PEMT deficiency in mice, genetically induced by PEMT gene knockout, produced minimal effect on PE and PC levels. However, upon being fed a choline-deficient diet, the mice developed severe liver failure. Rapid PC depletion due to biliary PC secretion, as well as protein leakage from loss of membrane integrity due to lowered PC/PE ratios, led to steatosis and steatohepatitis.

A Val-to-Met substitution at residue 175, leading to reduced PEMT activity, has been linked to non-alcoholic fatty liver disease. This substitution has also been linked to increased frequency of non-alcoholic steatohepatitis.

A single-nucleotide polymorphism (G to C) in the promoter region of the PEMT has been demonstrated to contribute to development of organ dysfunction in conjunction with a low-choline diet.

===Cardiovascular disease and atherosclerosis===

PEMT modulates levels of blood plasma homocysteine, which is either secreted or converted to methionine or cysteine. High levels of homocysteine are linked to cardiovascular disease and atherosclerosis, particularly coronary artery disease. PEMT deficiency prevents atherosclerosis in mice fed high-fat, high-cholesterol diets. This is largely a result of lower levels of VLDL lipids in the PEMT-deficient mice.
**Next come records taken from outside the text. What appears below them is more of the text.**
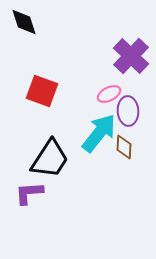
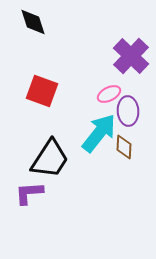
black diamond: moved 9 px right
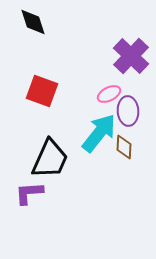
black trapezoid: rotated 9 degrees counterclockwise
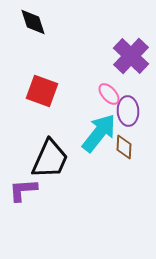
pink ellipse: rotated 75 degrees clockwise
purple L-shape: moved 6 px left, 3 px up
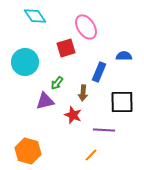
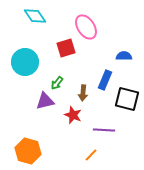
blue rectangle: moved 6 px right, 8 px down
black square: moved 5 px right, 3 px up; rotated 15 degrees clockwise
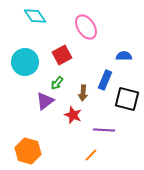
red square: moved 4 px left, 7 px down; rotated 12 degrees counterclockwise
purple triangle: rotated 24 degrees counterclockwise
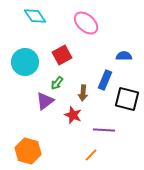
pink ellipse: moved 4 px up; rotated 15 degrees counterclockwise
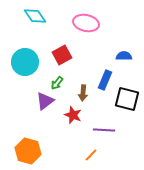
pink ellipse: rotated 30 degrees counterclockwise
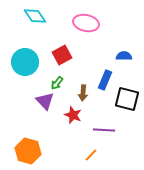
purple triangle: rotated 36 degrees counterclockwise
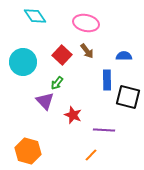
red square: rotated 18 degrees counterclockwise
cyan circle: moved 2 px left
blue rectangle: moved 2 px right; rotated 24 degrees counterclockwise
brown arrow: moved 4 px right, 42 px up; rotated 42 degrees counterclockwise
black square: moved 1 px right, 2 px up
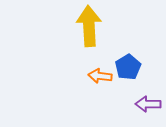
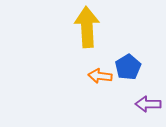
yellow arrow: moved 2 px left, 1 px down
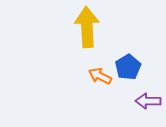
orange arrow: rotated 20 degrees clockwise
purple arrow: moved 3 px up
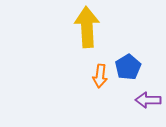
orange arrow: rotated 110 degrees counterclockwise
purple arrow: moved 1 px up
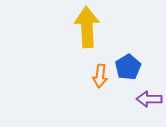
purple arrow: moved 1 px right, 1 px up
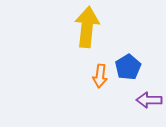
yellow arrow: rotated 9 degrees clockwise
purple arrow: moved 1 px down
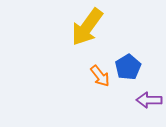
yellow arrow: rotated 150 degrees counterclockwise
orange arrow: rotated 45 degrees counterclockwise
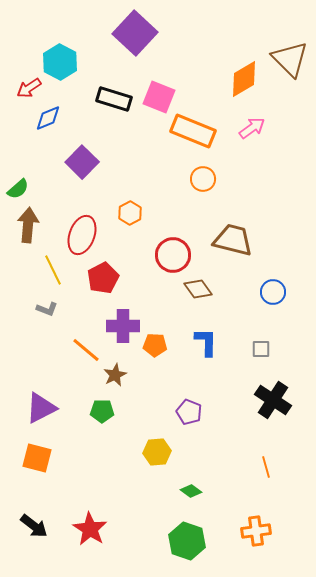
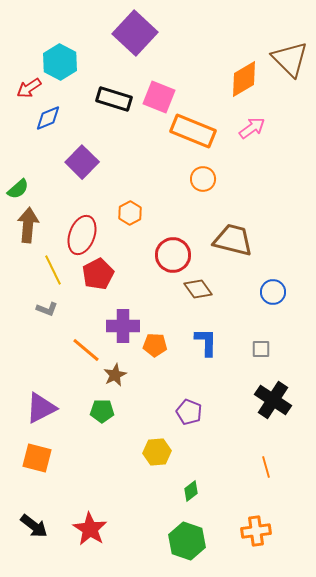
red pentagon at (103, 278): moved 5 px left, 4 px up
green diamond at (191, 491): rotated 75 degrees counterclockwise
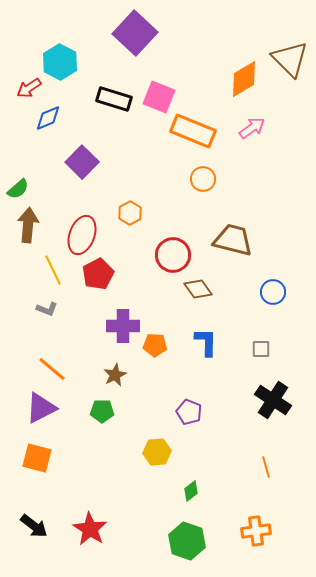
orange line at (86, 350): moved 34 px left, 19 px down
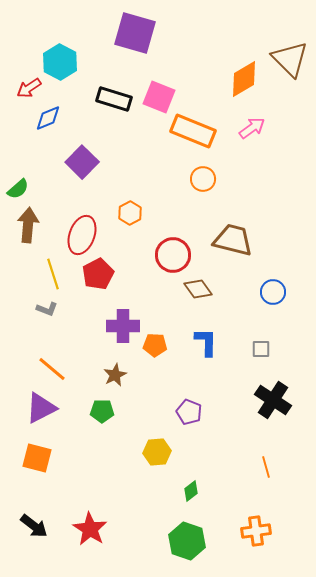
purple square at (135, 33): rotated 27 degrees counterclockwise
yellow line at (53, 270): moved 4 px down; rotated 8 degrees clockwise
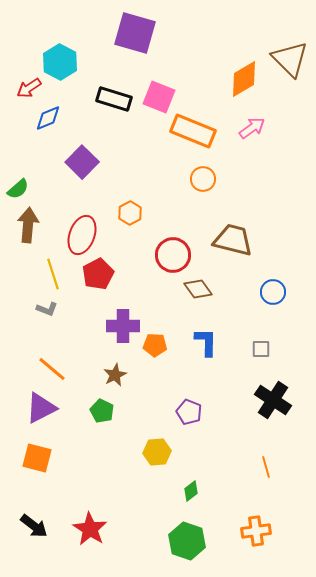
green pentagon at (102, 411): rotated 25 degrees clockwise
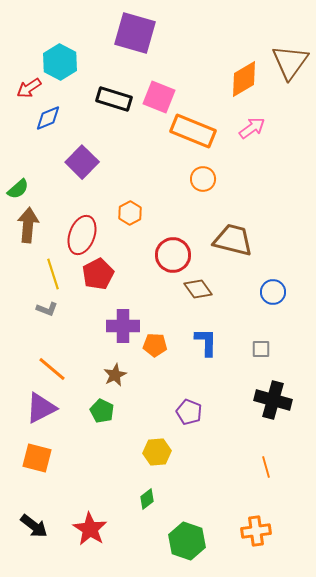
brown triangle at (290, 59): moved 3 px down; rotated 21 degrees clockwise
black cross at (273, 400): rotated 18 degrees counterclockwise
green diamond at (191, 491): moved 44 px left, 8 px down
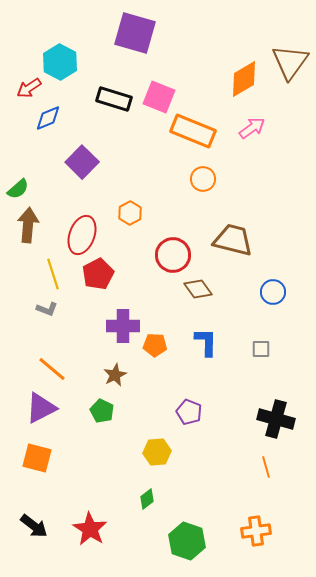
black cross at (273, 400): moved 3 px right, 19 px down
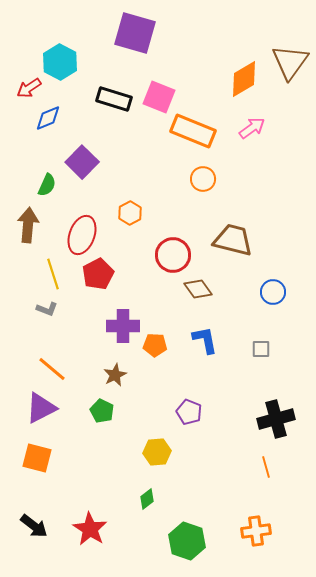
green semicircle at (18, 189): moved 29 px right, 4 px up; rotated 25 degrees counterclockwise
blue L-shape at (206, 342): moved 1 px left, 2 px up; rotated 12 degrees counterclockwise
black cross at (276, 419): rotated 30 degrees counterclockwise
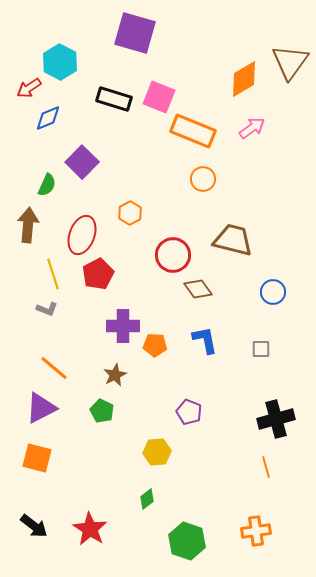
orange line at (52, 369): moved 2 px right, 1 px up
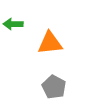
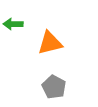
orange triangle: rotated 8 degrees counterclockwise
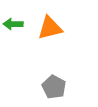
orange triangle: moved 15 px up
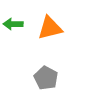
gray pentagon: moved 8 px left, 9 px up
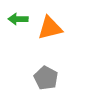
green arrow: moved 5 px right, 5 px up
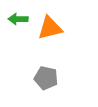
gray pentagon: rotated 15 degrees counterclockwise
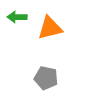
green arrow: moved 1 px left, 2 px up
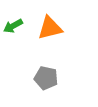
green arrow: moved 4 px left, 9 px down; rotated 30 degrees counterclockwise
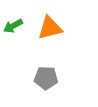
gray pentagon: rotated 10 degrees counterclockwise
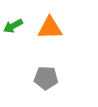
orange triangle: rotated 12 degrees clockwise
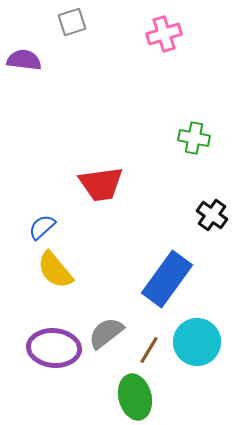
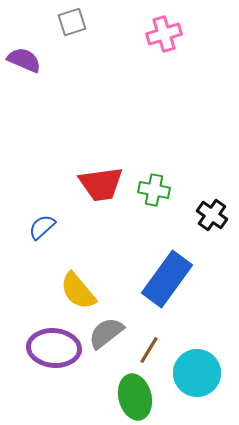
purple semicircle: rotated 16 degrees clockwise
green cross: moved 40 px left, 52 px down
yellow semicircle: moved 23 px right, 21 px down
cyan circle: moved 31 px down
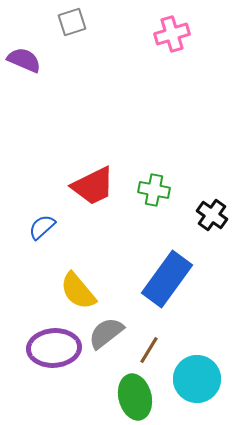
pink cross: moved 8 px right
red trapezoid: moved 8 px left, 2 px down; rotated 18 degrees counterclockwise
purple ellipse: rotated 9 degrees counterclockwise
cyan circle: moved 6 px down
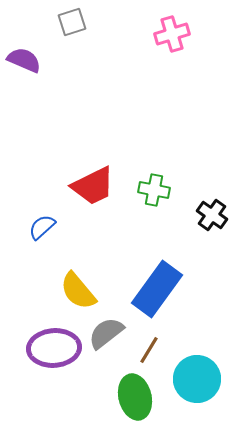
blue rectangle: moved 10 px left, 10 px down
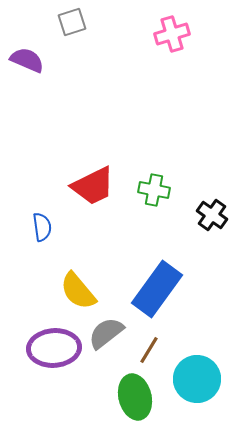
purple semicircle: moved 3 px right
blue semicircle: rotated 124 degrees clockwise
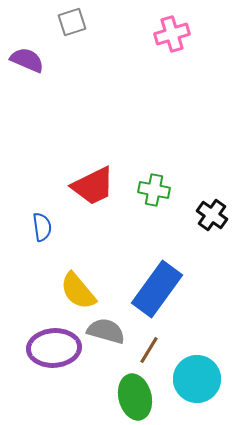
gray semicircle: moved 2 px up; rotated 54 degrees clockwise
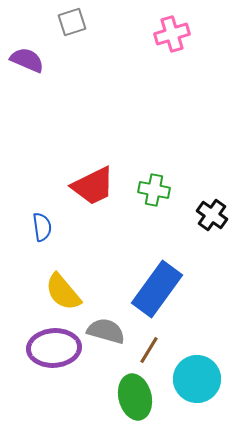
yellow semicircle: moved 15 px left, 1 px down
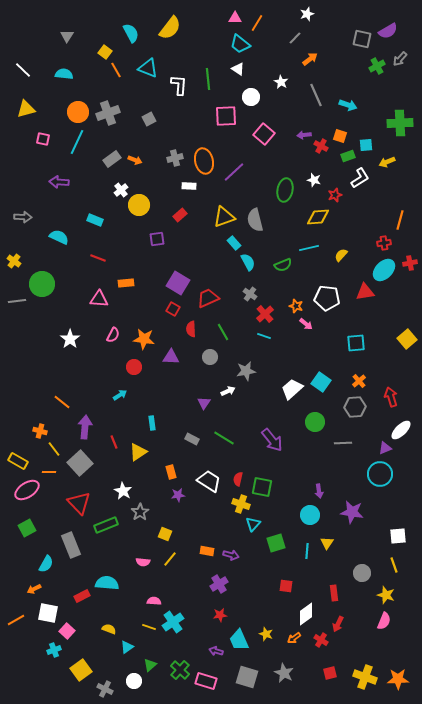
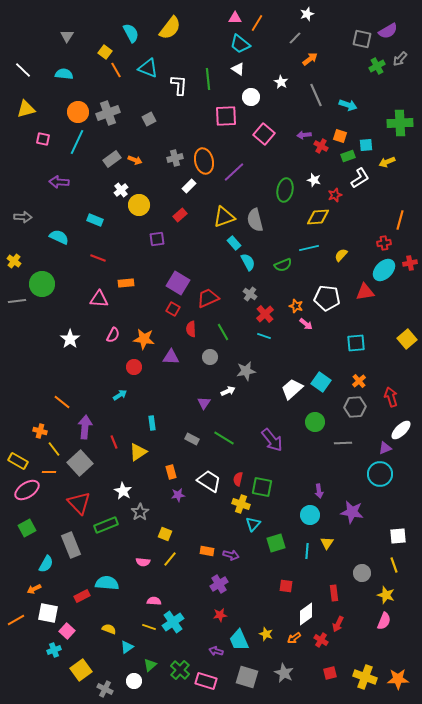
white rectangle at (189, 186): rotated 48 degrees counterclockwise
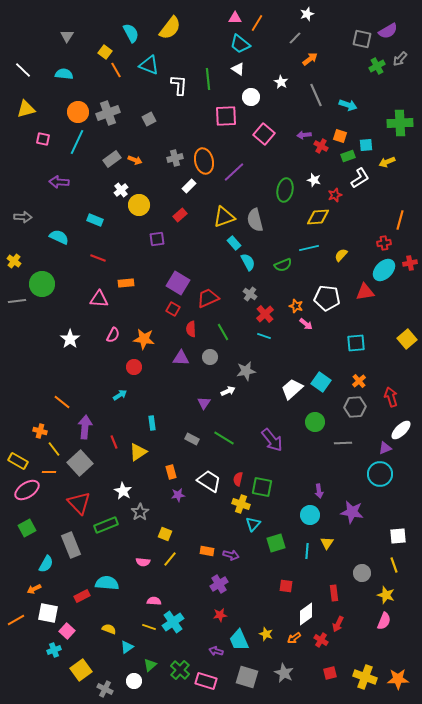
cyan triangle at (148, 68): moved 1 px right, 3 px up
purple triangle at (171, 357): moved 10 px right, 1 px down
Furthermore, the decreased lipid (PC) content in VLDLs causes changes in lipoprotein structure which allow them to be cleared more rapidly in the PEMT-deficient mice.

===Obesity and insulin resistance===

PEMT-deficient mice fed high-fat diets have been shown to resist weight gain and be protected from insulin resistance. One potential reason for this phenomenon is that these mice, which exhibit hypermetabolic behavior, rely more on glucose than on fats for energy. It was concluded that insufficient choline resulted in the lack of weight gain, supported by the fact that PC produced via the PEMT pathway can be used to form choline.

The PEMT deficient mice showed elevated plasma glucagon levels, increased hepatic expression of glucagon receptor, phosphorylated AMP-activated protein kinase (AMPK), and serine-307-phosphorylated insulin receptor substrate 1 (IRS1-s307), which blocks insulin-mediated signal transduction; together, these contribute to enhanced gluconeogenesis and ultimately insulin resistance. Another possibility is that lack of PEMT in adipose tissue may affect normal fat deposition.